I would be remiss if I didn't tell you that there are those who will think my case frivolous. They will argue that the CV is a document designed for a specific purpose: to obtain employment for its subject. It is not meant to represent our inner lives or meditate on the question of our virtue. It's not evil, it's just--as a CV itself might put it--goal-oriented.
All that is fine as far as it goes, but I hope you of all dead people will be sympathetic to my less pragmatic view of the thing. Long ago you called for a thoughtful critique of the epitaph because it was the only form whose nature and quality intimately concerned every living soul. The same logic may be applied to the resume. Only a few of us will ever write an autobiography; a slightly larger number will enter into written correspondence that will outlive us; some will write books which may bear a trace of our lives and dispositions; but most of us will just dissolve into pixels--leftover emoticons and a handful of stale cookies. For hundreds of millions of us, our CVs are the closest we will come to creating any story about our lives. They are mercenary but they are all we have. Help us make them better.

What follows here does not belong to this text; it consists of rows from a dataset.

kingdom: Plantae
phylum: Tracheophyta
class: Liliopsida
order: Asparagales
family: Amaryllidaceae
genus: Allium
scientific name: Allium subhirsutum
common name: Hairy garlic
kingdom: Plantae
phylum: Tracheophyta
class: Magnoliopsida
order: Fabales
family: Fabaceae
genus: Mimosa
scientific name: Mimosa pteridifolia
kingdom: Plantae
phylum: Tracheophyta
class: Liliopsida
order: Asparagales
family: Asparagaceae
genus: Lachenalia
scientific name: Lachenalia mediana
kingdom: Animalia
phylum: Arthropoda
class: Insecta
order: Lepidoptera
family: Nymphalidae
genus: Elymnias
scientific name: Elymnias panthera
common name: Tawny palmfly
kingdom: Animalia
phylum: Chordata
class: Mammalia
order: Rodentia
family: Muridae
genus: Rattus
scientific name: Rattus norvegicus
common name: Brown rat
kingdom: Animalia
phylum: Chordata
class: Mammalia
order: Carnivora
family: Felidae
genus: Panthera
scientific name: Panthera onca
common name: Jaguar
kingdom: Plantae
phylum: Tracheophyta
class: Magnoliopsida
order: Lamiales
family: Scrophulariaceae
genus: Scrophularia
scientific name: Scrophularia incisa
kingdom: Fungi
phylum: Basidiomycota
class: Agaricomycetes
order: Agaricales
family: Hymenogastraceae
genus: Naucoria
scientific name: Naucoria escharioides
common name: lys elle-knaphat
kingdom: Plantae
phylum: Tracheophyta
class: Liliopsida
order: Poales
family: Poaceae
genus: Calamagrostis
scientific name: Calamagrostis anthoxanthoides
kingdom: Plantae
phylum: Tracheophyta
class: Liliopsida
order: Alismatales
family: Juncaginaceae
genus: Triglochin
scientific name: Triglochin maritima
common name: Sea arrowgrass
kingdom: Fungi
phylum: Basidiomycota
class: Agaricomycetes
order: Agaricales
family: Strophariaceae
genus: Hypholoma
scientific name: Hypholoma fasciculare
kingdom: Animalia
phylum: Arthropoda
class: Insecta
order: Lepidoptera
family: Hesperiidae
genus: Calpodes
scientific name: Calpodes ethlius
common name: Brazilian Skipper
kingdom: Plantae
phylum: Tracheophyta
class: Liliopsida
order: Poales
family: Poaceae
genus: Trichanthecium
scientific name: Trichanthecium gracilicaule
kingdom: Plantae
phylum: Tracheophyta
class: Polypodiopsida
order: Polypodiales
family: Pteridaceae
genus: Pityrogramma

You once wrote, "As Honours are paid to the Dead in order to incite others to the Imitation of their Excellencies, the principal Intention of Epitaphs is to perpetuate the examples of Virtue." If our epitaphs, those clarifying summaries, exist to coax others to virtue, might our CVs not let us glimpse our own lives in a shape that could show us the course to some higher purpose? Or, failing that lofty end, could they not be more dignified records of the fleeting works we have managed with these dying hands?